Former UK foreign secretaries Jack Straw and Lord William Hague, and 2018 Nobel Peace Prize winner Nadia Murad, address an event in the British Houses of Parliament-

London, United Kingdom, January 16, 2019 –Speaking at an event on ending sexual violence in conflict in the UK Houses of Parliament, Jack Straw, former UK foreign secretary and international ambassador for Justice for Lai Dai Han (JLDH), called for a full investigation by the United Nations Human Rights Council into sexual violence during the Vietnam War.

The ‘Lai Dai Han’ are the thousands of dual heritage Korean-Vietnamese children born during the Vietnam War. JLDH represents them and their mothers, of which 800 are still alive today, who allege that they were sexually assaulted or raped by South Korean soldiers during the War.
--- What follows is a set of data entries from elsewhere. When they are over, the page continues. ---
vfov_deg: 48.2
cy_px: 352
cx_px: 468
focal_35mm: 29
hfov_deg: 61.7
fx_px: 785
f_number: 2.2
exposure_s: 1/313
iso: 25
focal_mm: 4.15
Between 1964 and 1973, some 320,000 South Korean soldiers were deployed to Vietnam to fight alongside the United States. South Korea has never recognised the allegations made against its troops and never investigated. Some of the women that allege they were raped were as young as 12 or 13 at the time.

Jack Straw said:

“Facing up to unacceptable behaviour by troops is difficult for any country. However, as we have learned in the UK through painful experiences like ‘Bloody Sunday’, uncovering the truth not only gives victims and their families closure but can strengthen a nation and its values.
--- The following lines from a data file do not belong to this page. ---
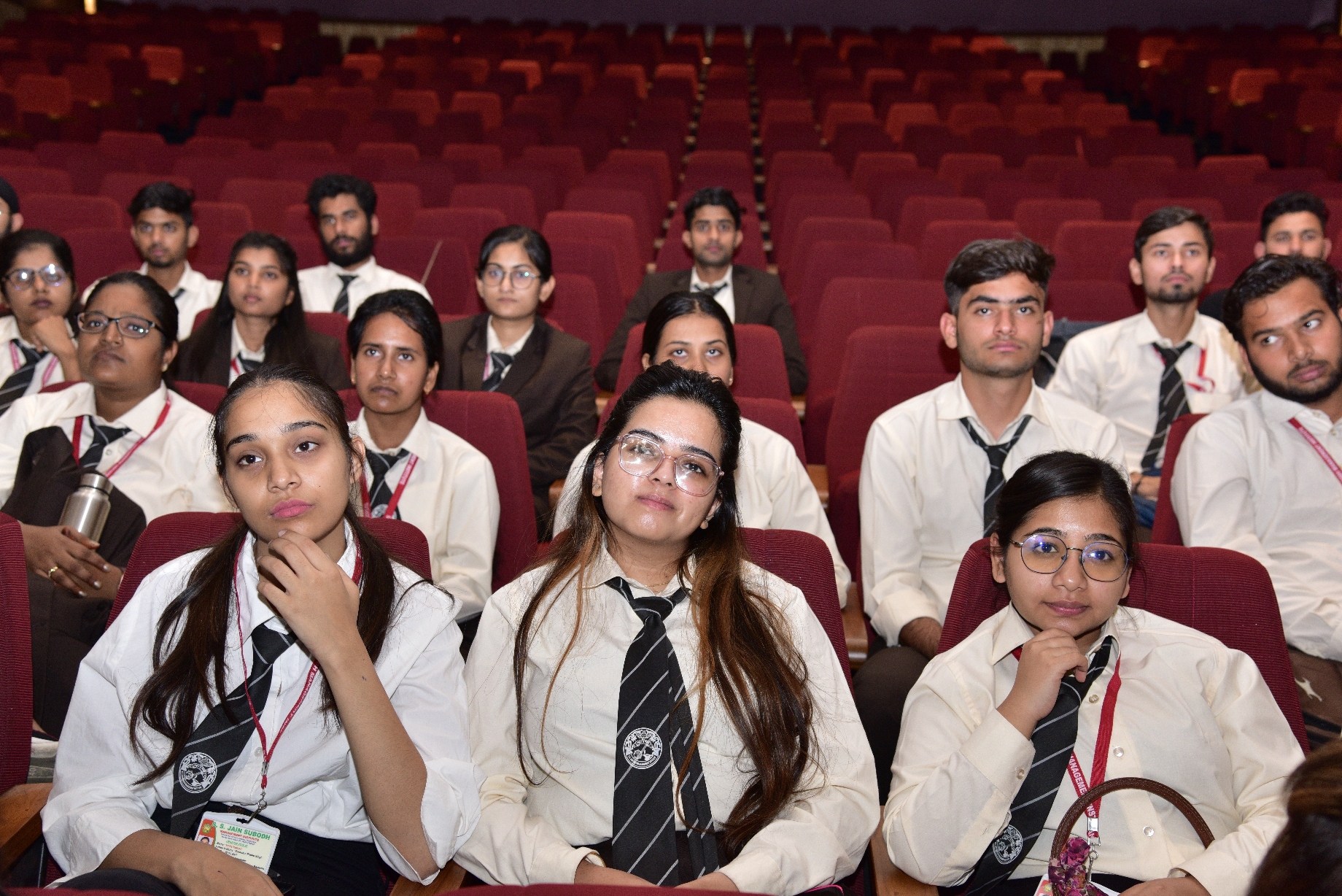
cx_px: 671
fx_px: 1715
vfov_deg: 29.3
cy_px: 448
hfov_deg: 42.7
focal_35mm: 46
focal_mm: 46
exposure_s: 1/80
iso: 800
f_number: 5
“I urge friends in the Republic of Korea to take note and for the United Nations to heed our request for an investigation. The victims of sexual violence and the Lai Dai Han deserve recognition and an opportunity to heal. We must demonstrate to the world the importance of following through on commitments to end sexual violence in conflict.”

Lord William Hague, former UK foreign secretary and co-founder of the Preventing Sexual Violence Initiative, said:

“Ending impunity for crimes of sexual violence in conflict is an essential part of securing a just and peaceful world. There is now an overwhelming case for a permanent investigating body, under the auspices of the UN, to help ensure these atrocities can be prevented and justice made available for all.”

Nadia Murad, Nobel Peace Prize Winner 2018, said:

 “As someone who has come to understand the importance of advancing and defending human rights, I am proud to be a voice for all victims of sexual violence in conflict. The Lai Dai Han have been living in the shadows of Vietnamese society for far too long. The victims and their families deserve to be recognised as we work together to achieve justice.”

The event, sponsored by JLDH and Wayne David MP, the chair of the All-Party Parliamentary Group (APPG) for Vietnam,brought together campaigners for the prevention of sexual violence and parliamentarians into a discussion on what steps need to be taken to end it for good. Members of the Lai Dai Han community addressed parliamentarians on the social stigma faced by survivors of sexual violence and how to provide justice for victims.

Other speakers included: Lord Ahmad of Wimbledon, the UK Prime Minister’s Special Representative on Preventing Sexual Violence in Conflict and Minister of State for the Commonwealth and the United Nations; and members of the Lai Dai Han community.


The “Lai Dai Han” are the tens of thousands of children of Vietnamese women that allege they were raped by South Korean soldiers during the Vietnam War. Between 1964 and 1973, some 320,000 South Korean soldiers were deployed to Vietnam to fight alongside the United States.

Justice for Lai Dai Han gives a voice to the victims and their children and campaigns for South Korea to recognise and investigate the allegations of widespread rape and sexual violence.

Justice for Lai Dai Han works with policy makers, writers and artists to ensure this injustice is finally recognised, alongside fundraising efforts on behalf of the Lai Dai Han and their families.

Our work seeks to raise public awareness, to allow political and community leaders to connect with the victims of sexual violence to understand their suffering first hand, and to create public art as a permanent reminder of the plight of the Lai Dai Han.